TTK’nın 56.maddesinin 1.fıkrasında haksız rekabet halinde açılacak davalar: fiilin haksız olup olmadığının tespiti davası, haksız rekabetin men’i davası, haksız rekabetin neticesi olan maddi durumun ortadan kaldırılması, haksız rekabet yanlış veya yanıltıcı beyanlarla yapılmışsa bu beyanların düzeltilmesi için ref davası, kusur varsa zarar ve ziyanın tazmini için maddi tazminat davası ve 6098 Sayılı Türk Borçlar Kanunu (“TBK”) m. 58’de yer alan şartlar mevcutsa manevi tazminat davası olarak düzenlenmiştir.

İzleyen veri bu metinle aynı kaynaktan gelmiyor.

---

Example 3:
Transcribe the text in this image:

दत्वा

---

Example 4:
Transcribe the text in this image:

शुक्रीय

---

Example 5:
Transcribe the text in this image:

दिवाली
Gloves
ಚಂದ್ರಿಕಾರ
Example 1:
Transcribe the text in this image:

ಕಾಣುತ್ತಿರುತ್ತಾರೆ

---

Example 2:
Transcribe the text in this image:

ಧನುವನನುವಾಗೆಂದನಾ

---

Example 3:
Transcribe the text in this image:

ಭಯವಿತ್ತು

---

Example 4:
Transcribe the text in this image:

TBK m.58- Kişilik hakkının zedelenmesinden zarar gören, uğradığı manevi zarara karşılık manevi tazminat adı altında bir miktar para ödenmesini isteyebilir. Hâkim, bu tazminatın ödenmesi yerine, diğer bir giderim biçimi kararlaştırabilir veya bu tazminata ekleyebilir; özellikle saldırıyı kınayan bir karar verebilir ve bu kararın yayımlanmasına hükmedebilir Firmanın ticari itibarının zedelenmesi asılsız yorumlar sebebi ile oldu ise, tazminat davası açmanız gereklidir. Karşı tarafın kimliği çoğu zaman ilk aşamada bilinmemekte olduğundan, önce suç duyurusu yoluyla savcılık tarafından failin kimliğinin tespit edilmesi, daha sonra tazminat davası açılması, mantıklı bir yöntemdir.
Bir platformdaki yorumun hakaret, itibar zedelemesi ya da haksız rekabet teşkil edip etmediği tamamen yorumun içeriğine bağlıdır, mahkeme her yorumu somut olaya göre değerlendirecektir.

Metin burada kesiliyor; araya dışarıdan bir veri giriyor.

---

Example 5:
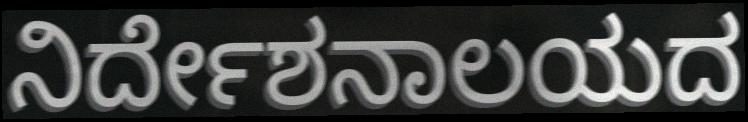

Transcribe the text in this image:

ನಿರ್ದೇಶನಾಲಯದ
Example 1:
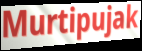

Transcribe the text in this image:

Murtipujak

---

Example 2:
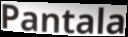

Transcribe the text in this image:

Pantala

Tek yorum değil birden fazla yorum olması, ayrı zamanlarda mı art arda mı yapıldığı gibi hususlar önemlidir. Sahte olumsuz yorumlar ile itibarının zedelendiği kanısında olan gerçek kişi ve tüzel kişilerin içeriğin engellenmesi / silinmesi için sulh ceza hakimliğine başvurmak, savcılığa suç duyurusunda bulunmak, tazminat davası açmak hakları mevcuttur.
T.C.Yargıtay 11. Hukuk Dairesinin 2020/2191 E., 2021/2712 K. Sayılı Kararı
‘’...Davacının dosyaya sunduğu faturalardan söz konusu fiilden ötürü Uşak ilinin dışından tedarikte bulunmak zorunda kaldığı da anlaşılmakla, davacının somut maddi zararının tespiti, davacının maddi zararı somut olarak tespit edilemezse; 6098 Sayılı TBK'nın 50/2 maddesi uyarınca mahkemece, maddi zararın karşılığı olarak maddi tazminatın takdir edilmesi ve ayrıca davalıların eyleminin davacı şirketin tüzel kişiliğinin ticari itibarına zarar verdiği değerlendirilip davacı lehine manevi tazminata da hükmedilmesi gerekirken, hatalı değerlendirmeye ve eksik incelemeye dayalı olarak verilen davanın reddi kararına yönelik istinaf başvurusunun esastan reddedilmesi isabetli olmamış olup, bu nedenle bölge adliye mahkemesi kararının davacı yararına bozulması gerekmiştir…’’ şeklindedir.